Administrative hurdles are also holding back heat pumps.
“The current permitting process is difficult,” Aaron Gianni, president of Larratt Brothers Plumbing in San Francisco, told state policymakers on Jan. 6. “As a contractor dealing with more than 109 different building departments in the Bay Area, we must navigate the nuances of each: different inspectors, changing paperwork requirements, high fees, and strict setbacks [that] sometimes make installation impossible.”
The situation can be even worse when a customer lives in a unit governed by a homeowners association, Gianni said. “Many HOAs have outright prevented new electric equipment from being installed.”
Wiener, who’s running for U.S. Rep. Nancy Pelosi’s seat and boasts a tongue-in-cheek MAGA fan club, put it bluntly. Permitting in some cities “is way too lengthy and onerous and expensive.”
“The [heat-pump] bill creates a streamlined path to be able to get a quick, automatic permit,” he explained. It would also loosen restrictions on equipment placement, cap permit fees at $200, and make it illegal to ban heat pumps.
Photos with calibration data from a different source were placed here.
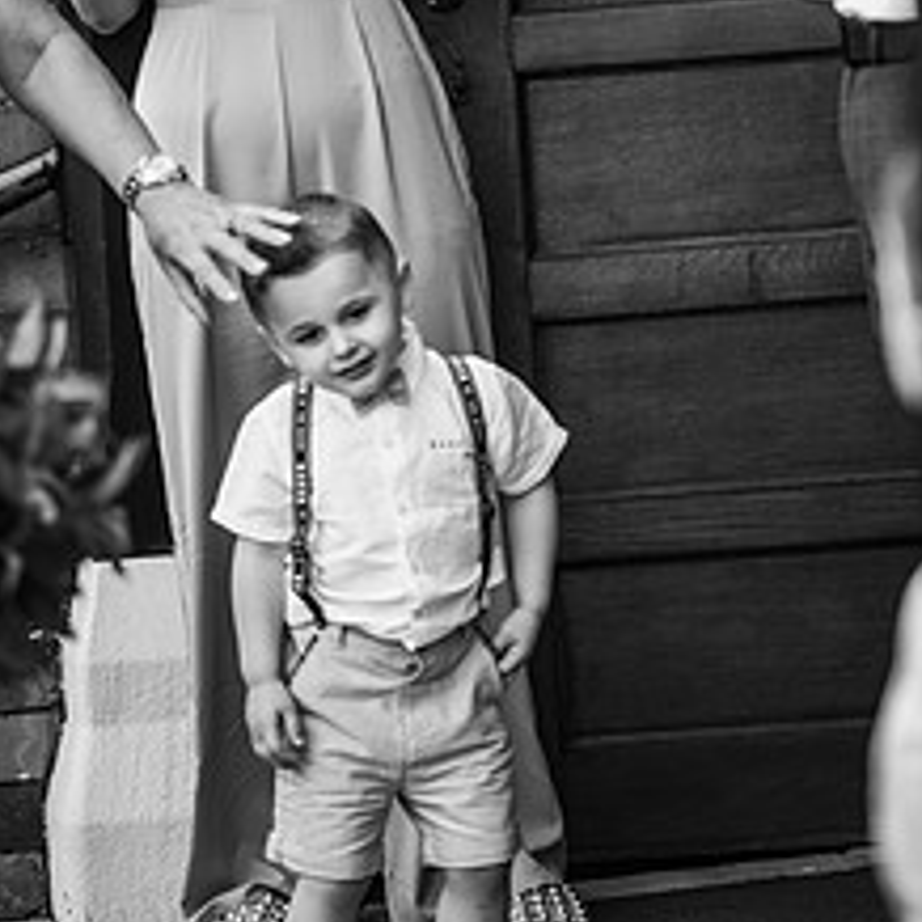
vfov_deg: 11.6
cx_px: 421
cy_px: 76
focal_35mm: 149
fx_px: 4490
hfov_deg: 11.7
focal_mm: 85
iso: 100
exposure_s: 1/250
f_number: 1.8
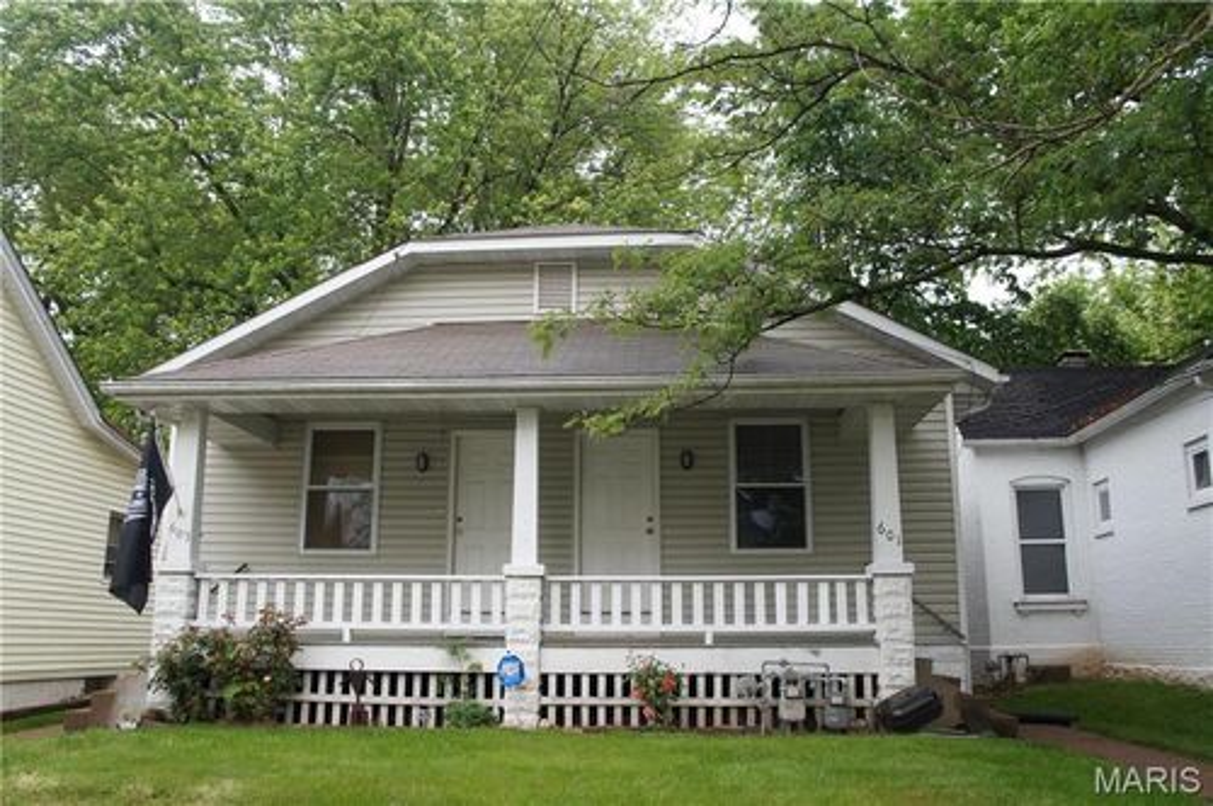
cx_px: 606
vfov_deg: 41.6
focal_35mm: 32
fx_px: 1060
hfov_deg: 59.6
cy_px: 403
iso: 320
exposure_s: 1/160
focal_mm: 21
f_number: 4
Wiener’s heat-pump legislation, which has some industry detractors as well as grassroots supporters, has already passed out of the state Senate’s housing and local-government committees.
The plug-in solar bill has yet to come up for any votes. Still, with energy affordability shaping up to be a decisive issue in the 2026 midterm elections, both proposals “have, I think, a real possibility of passing,” Wiener said.
“These technologies are a win-win-win, and enabling access to them is simply good government.”